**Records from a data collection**

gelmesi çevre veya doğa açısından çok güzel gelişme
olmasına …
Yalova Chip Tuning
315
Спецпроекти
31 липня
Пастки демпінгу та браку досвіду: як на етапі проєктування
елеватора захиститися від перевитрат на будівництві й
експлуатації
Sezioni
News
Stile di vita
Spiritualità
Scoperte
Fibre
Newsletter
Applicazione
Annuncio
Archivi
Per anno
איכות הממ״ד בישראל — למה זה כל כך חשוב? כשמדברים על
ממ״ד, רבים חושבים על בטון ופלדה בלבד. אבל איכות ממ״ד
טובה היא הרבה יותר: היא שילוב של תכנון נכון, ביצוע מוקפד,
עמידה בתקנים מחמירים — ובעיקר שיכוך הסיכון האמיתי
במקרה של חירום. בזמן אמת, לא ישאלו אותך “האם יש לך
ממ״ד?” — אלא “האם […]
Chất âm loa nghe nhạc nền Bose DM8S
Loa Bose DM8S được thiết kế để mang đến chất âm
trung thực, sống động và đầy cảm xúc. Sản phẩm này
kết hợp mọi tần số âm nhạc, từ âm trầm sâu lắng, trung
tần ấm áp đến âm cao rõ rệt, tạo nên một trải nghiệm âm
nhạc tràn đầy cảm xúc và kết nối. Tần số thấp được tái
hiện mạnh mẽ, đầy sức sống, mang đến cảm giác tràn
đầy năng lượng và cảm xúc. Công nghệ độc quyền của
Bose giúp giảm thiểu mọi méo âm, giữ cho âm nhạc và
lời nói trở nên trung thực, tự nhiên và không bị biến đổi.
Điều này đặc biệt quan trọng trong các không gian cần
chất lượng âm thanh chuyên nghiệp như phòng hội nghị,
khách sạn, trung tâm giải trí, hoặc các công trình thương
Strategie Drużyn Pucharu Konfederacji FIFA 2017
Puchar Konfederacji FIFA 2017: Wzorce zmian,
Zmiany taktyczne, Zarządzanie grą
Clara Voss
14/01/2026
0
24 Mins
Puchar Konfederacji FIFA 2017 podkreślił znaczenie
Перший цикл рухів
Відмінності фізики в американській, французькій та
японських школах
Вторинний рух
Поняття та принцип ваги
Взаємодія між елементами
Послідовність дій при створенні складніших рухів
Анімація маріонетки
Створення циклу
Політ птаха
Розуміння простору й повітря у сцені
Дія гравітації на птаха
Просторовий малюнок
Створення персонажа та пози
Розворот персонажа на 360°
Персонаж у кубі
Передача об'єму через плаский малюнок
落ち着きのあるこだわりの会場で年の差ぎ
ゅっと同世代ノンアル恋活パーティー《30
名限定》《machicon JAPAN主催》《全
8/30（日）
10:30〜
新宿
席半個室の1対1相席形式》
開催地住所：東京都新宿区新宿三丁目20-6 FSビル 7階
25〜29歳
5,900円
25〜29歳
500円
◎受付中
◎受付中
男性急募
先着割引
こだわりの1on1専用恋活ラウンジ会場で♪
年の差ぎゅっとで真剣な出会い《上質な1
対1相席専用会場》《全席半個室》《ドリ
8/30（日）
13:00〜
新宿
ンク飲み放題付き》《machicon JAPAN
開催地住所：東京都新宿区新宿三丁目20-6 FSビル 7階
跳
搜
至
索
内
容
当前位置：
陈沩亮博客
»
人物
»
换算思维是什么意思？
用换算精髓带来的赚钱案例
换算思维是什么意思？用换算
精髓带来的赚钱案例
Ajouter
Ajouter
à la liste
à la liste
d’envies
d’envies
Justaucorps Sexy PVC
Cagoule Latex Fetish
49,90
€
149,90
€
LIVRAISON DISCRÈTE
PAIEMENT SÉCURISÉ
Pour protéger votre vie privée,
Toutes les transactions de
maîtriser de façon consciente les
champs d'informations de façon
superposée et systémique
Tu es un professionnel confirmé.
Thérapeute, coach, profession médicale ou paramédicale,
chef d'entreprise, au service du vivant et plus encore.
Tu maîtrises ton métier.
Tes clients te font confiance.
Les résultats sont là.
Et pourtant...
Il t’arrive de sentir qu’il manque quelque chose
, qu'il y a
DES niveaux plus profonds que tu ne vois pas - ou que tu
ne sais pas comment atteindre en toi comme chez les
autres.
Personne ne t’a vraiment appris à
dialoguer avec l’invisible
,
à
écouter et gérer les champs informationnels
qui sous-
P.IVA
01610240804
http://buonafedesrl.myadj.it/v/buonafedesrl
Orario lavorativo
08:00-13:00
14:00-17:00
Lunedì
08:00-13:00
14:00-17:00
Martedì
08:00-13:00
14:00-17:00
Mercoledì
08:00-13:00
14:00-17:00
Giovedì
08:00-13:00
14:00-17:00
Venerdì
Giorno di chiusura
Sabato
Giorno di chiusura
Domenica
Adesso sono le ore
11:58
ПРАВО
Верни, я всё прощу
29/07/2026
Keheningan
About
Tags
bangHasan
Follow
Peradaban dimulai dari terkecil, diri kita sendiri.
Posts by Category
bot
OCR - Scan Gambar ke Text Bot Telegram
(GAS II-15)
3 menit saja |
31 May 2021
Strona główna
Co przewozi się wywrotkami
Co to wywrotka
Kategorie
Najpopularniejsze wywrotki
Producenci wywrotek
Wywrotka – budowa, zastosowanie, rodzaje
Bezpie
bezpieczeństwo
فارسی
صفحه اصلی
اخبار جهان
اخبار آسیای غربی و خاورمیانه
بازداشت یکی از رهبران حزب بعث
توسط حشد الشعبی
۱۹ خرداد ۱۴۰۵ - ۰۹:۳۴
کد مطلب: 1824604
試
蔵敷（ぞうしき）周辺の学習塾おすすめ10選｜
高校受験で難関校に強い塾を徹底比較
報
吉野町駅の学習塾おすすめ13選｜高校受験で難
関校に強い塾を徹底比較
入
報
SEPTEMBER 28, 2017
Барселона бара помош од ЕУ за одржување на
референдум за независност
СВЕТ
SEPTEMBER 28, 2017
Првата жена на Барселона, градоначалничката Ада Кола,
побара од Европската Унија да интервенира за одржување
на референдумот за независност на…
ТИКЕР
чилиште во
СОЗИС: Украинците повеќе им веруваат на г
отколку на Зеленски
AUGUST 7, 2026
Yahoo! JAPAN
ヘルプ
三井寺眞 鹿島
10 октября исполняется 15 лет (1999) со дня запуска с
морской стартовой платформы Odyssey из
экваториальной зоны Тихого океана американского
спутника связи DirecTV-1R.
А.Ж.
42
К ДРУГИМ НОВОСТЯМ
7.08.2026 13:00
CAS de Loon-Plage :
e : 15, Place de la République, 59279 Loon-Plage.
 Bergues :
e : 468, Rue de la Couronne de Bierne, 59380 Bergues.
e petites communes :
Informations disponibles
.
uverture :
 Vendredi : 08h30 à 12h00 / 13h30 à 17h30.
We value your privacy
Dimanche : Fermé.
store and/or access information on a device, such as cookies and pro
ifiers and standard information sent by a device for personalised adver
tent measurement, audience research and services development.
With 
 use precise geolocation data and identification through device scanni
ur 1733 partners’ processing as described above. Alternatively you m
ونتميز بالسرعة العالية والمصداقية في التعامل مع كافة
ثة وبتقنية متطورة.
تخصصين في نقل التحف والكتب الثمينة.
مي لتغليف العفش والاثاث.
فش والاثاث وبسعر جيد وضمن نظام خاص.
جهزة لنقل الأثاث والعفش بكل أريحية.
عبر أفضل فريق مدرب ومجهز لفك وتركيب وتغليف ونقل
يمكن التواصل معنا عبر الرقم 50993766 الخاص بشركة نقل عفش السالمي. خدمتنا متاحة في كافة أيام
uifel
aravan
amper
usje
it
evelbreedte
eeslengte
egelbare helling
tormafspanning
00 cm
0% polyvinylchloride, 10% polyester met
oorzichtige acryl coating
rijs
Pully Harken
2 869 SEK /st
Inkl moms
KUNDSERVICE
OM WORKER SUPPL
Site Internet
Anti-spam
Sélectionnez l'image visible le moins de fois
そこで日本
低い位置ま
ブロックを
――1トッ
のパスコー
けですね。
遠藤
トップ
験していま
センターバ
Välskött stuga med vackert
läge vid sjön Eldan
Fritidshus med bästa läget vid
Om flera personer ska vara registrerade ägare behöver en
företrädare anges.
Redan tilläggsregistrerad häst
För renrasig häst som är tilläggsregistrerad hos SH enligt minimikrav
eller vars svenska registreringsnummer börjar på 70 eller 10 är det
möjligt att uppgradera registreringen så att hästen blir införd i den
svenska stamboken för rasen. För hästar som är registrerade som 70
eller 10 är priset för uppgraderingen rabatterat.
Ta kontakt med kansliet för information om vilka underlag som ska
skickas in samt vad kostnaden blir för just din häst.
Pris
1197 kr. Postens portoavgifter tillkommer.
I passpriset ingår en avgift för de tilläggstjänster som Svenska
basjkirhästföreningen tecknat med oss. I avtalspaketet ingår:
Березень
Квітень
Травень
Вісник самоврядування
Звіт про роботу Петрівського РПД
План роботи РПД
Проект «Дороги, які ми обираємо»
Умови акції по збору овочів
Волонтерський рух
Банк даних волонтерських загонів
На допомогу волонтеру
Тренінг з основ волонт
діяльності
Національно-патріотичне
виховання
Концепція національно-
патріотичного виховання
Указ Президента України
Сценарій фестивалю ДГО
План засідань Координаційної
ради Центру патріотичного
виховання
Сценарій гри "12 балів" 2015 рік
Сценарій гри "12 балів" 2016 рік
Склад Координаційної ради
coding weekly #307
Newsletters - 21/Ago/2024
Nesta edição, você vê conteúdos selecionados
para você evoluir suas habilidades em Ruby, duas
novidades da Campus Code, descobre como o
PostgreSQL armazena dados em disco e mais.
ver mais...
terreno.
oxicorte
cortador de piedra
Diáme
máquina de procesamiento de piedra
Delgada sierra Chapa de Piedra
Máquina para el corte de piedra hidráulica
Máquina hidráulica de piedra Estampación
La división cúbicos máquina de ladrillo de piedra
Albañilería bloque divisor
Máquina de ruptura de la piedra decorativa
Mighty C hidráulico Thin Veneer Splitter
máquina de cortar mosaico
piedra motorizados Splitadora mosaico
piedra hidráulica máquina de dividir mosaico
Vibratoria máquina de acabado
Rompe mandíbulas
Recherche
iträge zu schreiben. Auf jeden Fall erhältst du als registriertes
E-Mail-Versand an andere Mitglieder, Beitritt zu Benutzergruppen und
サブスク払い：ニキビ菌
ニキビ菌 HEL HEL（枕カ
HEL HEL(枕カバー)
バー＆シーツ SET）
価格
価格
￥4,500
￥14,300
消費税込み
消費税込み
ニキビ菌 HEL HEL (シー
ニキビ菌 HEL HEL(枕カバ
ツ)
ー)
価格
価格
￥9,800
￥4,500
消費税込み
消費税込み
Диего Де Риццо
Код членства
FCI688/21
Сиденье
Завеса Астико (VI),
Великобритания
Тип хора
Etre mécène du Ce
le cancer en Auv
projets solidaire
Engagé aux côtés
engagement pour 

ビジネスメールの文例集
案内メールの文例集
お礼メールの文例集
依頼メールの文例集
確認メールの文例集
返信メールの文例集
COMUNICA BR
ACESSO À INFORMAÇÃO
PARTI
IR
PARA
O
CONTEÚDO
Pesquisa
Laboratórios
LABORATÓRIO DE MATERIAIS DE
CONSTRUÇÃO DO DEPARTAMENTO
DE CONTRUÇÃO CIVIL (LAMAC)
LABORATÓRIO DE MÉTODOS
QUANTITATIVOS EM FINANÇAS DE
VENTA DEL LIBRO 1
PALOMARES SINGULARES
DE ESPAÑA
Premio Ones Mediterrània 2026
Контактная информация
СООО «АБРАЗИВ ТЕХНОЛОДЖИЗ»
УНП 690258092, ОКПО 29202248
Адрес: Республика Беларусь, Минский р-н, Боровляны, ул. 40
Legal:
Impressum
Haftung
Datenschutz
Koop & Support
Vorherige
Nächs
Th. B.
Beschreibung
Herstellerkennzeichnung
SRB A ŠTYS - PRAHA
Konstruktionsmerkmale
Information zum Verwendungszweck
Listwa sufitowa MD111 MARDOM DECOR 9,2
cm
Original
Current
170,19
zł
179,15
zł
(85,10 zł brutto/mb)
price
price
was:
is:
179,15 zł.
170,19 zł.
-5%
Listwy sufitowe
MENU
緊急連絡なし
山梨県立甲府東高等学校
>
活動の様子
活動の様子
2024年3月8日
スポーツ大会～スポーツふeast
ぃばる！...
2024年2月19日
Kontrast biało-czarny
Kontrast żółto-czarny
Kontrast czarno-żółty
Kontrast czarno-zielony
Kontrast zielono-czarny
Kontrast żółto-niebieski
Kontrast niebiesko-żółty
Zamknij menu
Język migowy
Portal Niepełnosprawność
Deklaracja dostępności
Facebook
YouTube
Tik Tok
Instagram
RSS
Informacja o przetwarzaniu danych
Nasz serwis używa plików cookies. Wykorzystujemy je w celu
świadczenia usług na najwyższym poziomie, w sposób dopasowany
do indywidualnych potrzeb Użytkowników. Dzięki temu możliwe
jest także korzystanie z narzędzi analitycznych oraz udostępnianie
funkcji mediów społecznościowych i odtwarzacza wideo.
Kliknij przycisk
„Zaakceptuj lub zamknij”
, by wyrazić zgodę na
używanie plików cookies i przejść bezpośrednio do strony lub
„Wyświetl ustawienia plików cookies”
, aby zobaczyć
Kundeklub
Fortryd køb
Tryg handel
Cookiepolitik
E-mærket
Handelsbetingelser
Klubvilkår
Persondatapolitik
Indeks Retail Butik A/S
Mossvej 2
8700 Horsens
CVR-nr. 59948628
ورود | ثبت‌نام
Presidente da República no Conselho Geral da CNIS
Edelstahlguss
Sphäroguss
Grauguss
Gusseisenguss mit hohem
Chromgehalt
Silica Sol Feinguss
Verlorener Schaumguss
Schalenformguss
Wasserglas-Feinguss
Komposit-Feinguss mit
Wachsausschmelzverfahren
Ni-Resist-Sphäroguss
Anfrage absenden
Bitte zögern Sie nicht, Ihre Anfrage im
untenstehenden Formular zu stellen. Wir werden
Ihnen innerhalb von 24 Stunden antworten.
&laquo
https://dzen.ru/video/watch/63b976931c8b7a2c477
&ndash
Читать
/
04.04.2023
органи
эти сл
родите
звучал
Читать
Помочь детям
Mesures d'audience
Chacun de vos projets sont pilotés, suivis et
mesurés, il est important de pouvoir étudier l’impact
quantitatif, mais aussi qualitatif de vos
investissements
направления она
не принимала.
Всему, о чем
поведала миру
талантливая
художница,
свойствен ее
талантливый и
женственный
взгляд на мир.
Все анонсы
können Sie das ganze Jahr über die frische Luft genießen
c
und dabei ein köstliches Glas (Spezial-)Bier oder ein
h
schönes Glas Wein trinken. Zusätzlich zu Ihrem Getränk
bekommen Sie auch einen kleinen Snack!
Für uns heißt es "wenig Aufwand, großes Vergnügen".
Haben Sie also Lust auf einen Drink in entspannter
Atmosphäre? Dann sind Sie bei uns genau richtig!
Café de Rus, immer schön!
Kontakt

**Exercise requirements**
Take exactly the lines from the one containing "Bose giúp giảm" through the one containing "DES niveaux plus" in the data above, and output them with nothing added.

**Answer to this exercise**
Bose giúp giảm thiểu mọi méo âm, giữ cho âm nhạc và
lời nói trở nên trung thực, tự nhiên và không bị biến đổi.
Điều này đặc biệt quan trọng trong các không gian cần
chất lượng âm thanh chuyên nghiệp như phòng hội nghị,
khách sạn, trung tâm giải trí, hoặc các công trình thương
Strategie Drużyn Pucharu Konfederacji FIFA 2017
Puchar Konfederacji FIFA 2017: Wzorce zmian,
Zmiany taktyczne, Zarządzanie grą
Clara Voss
14/01/2026
0
24 Mins
Puchar Konfederacji FIFA 2017 podkreślił znaczenie
Перший цикл рухів
Відмінності фізики в американській, французькій та
японських школах
Вторинний рух
Поняття та принцип ваги
Взаємодія між елементами
Послідовність дій при створенні складніших рухів
Анімація маріонетки
Створення циклу
Політ птаха
Розуміння простору й повітря у сцені
Дія гравітації на птаха
Просторовий малюнок
Створення персонажа та пози
Розворот персонажа на 360°
Персонаж у кубі
Передача об'єму через плаский малюнок
落ち着きのあるこだわりの会場で年の差ぎ
ゅっと同世代ノンアル恋活パーティー《30
名限定》《machicon JAPAN主催》《全
8/30（日）
10:30〜
新宿
席半個室の1対1相席形式》
開催地住所：東京都新宿区新宿三丁目20-6 FSビル 7階
25〜29歳
5,900円
25〜29歳
500円
◎受付中
◎受付中
男性急募
先着割引
こだわりの1on1専用恋活ラウンジ会場で♪
年の差ぎゅっとで真剣な出会い《上質な1
対1相席専用会場》《全席半個室》《ドリ
8/30（日）
13:00〜
新宿
ンク飲み放題付き》《machicon JAPAN
開催地住所：東京都新宿区新宿三丁目20-6 FSビル 7階
跳
搜
至
索
内
容
当前位置：
陈沩亮博客
»
人物
»
换算思维是什么意思？
用换算精髓带来的赚钱案例
换算思维是什么意思？用换算
精髓带来的赚钱案例
Ajouter
Ajouter
à la liste
à la liste
d’envies
d’envies
Justaucorps Sexy PVC
Cagoule Latex Fetish
49,90
€
149,90
€
LIVRAISON DISCRÈTE
PAIEMENT SÉCURISÉ
Pour protéger votre vie privée,
Toutes les transactions de
maîtriser de façon consciente les
champs d'informations de façon
superposée et systémique
Tu es un professionnel confirmé.
Thérapeute, coach, profession médicale ou paramédicale,
chef d'entreprise, au service du vivant et plus encore.
Tu maîtrises ton métier.
Tes clients te font confiance.
Les résultats sont là.
Et pourtant...
Il t’arrive de sentir qu’il manque quelque chose
, qu'il y a
DES niveaux plus profonds que tu ne vois pas - ou que tu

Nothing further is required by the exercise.